- Excerpted text -
Is there a max limit o partitions in hive
If I create a table partitioned as below
with the partitions as (importdate,classifier, grouping,date)
where I can have 365 import dates, 1 classifier, 10 groupings, and again 365 businessdates
the numbe of partitiosn for a year is going to be huge? 365*1*10*365
Two main comments: 1) that will be too many partitions and 2) consider flattened partitions over nested. (See links below).
Thus, you should concatenate your partition strings and break this up into more than one table (each table partition designed around a query pattern around where clause).
@ Greg Keys - the dataset is not small
Each day is 3-4 million rows partitioned by classifier=object, grouping=artifact and date=2017-01-01
I could merge everything into 1 folder which would remove the importdate partition so the total partition would be reduced
to 1 (/classifier=X/) * 10 (grouping=Y) * 365 (date=Z)

- Required actions -
1/ Answer from the Hive partitions thread:
(a) How many groupings does the asker say there can be?
(b) How many rows does each day hold?
(c) What kind of partitions does the reply recommend over nested ones?
2/ Rewrite the passage of the Hive partitions thread starting with "Is there a max" and going on through "(See links below).", with "flattened" changed to "flat".
The records play no part in what comes next.

- Records supplied -

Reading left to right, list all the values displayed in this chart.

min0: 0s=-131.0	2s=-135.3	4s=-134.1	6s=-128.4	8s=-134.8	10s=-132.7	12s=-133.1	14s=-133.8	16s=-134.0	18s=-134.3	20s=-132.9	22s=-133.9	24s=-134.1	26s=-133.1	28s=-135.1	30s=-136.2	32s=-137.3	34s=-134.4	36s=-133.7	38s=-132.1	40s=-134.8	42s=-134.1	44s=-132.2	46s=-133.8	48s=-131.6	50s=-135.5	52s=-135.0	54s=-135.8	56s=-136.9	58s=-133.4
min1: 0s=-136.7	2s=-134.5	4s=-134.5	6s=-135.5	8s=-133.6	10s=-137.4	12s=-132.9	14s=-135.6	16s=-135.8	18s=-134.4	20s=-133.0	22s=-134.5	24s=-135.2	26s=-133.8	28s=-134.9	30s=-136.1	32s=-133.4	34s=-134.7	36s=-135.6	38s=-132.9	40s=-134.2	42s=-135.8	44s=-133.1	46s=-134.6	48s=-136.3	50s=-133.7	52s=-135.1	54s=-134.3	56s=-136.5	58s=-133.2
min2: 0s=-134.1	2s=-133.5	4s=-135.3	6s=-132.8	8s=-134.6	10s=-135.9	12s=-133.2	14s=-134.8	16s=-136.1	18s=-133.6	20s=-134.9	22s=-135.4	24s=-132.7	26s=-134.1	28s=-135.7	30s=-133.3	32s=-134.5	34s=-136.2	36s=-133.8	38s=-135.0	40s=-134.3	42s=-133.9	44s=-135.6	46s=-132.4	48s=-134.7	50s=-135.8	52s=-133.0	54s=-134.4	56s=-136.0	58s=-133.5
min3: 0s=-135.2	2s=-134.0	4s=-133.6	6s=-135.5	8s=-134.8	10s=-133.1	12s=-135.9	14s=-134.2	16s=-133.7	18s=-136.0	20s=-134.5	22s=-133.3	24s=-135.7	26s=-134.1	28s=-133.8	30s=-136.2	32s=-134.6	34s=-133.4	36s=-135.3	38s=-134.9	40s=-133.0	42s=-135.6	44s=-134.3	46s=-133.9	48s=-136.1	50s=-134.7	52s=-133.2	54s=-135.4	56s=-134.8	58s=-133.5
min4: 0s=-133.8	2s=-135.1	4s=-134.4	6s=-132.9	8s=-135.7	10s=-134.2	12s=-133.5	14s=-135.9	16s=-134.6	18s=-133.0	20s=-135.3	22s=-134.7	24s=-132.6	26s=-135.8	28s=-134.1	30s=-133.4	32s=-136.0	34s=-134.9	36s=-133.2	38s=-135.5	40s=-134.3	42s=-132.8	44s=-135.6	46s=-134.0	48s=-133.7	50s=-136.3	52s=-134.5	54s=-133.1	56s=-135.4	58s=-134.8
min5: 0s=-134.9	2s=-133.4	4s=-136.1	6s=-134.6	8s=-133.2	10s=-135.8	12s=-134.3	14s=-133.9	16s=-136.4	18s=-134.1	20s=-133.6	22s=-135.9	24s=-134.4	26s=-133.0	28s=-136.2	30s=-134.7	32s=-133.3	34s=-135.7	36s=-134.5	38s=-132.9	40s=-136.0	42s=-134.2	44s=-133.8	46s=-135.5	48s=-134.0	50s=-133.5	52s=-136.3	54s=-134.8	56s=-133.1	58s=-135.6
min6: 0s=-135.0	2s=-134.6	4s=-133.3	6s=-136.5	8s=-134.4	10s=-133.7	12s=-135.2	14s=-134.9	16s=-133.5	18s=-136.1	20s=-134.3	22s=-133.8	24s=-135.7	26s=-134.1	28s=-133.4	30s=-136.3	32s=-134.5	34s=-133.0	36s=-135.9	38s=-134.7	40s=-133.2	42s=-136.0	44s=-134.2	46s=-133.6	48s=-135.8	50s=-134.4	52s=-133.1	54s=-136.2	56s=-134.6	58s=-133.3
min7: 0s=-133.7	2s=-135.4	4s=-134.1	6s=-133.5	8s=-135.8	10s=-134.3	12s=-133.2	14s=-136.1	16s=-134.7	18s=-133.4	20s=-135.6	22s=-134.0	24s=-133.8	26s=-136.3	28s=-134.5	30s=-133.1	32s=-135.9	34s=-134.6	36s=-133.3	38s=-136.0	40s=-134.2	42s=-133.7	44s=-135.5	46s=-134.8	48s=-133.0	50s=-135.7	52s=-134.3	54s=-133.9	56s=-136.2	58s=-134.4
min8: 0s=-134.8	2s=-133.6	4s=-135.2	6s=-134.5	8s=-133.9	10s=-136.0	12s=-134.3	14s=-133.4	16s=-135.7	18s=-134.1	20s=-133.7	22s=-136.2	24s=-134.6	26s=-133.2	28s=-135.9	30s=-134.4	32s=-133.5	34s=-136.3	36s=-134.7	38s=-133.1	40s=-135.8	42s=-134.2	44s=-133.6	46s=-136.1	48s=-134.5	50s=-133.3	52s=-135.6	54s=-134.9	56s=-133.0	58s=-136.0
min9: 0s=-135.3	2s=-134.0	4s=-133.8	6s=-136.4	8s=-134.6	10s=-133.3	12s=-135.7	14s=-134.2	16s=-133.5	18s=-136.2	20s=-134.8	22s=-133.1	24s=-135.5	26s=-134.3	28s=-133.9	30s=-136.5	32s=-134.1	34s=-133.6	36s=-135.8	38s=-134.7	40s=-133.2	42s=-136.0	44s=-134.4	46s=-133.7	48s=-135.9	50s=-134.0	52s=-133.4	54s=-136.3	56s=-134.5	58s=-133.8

- Solved problems -
1/
(a) 10
(b) 3-4 million
(c) Flattened partitions

2/
Is there a max limit o partitions in hive
If I create a table partitioned as below
with the partitions as (importdate,classifier, grouping,date)
where I can have 365 import dates, 1 classifier, 10 groupings, and again 365 businessdates
the numbe of partitiosn for a year is going to be huge? 365*1*10*365
Two main comments: 1) that will be too many partitions and 2) consider flat partitions over nested. (See links below).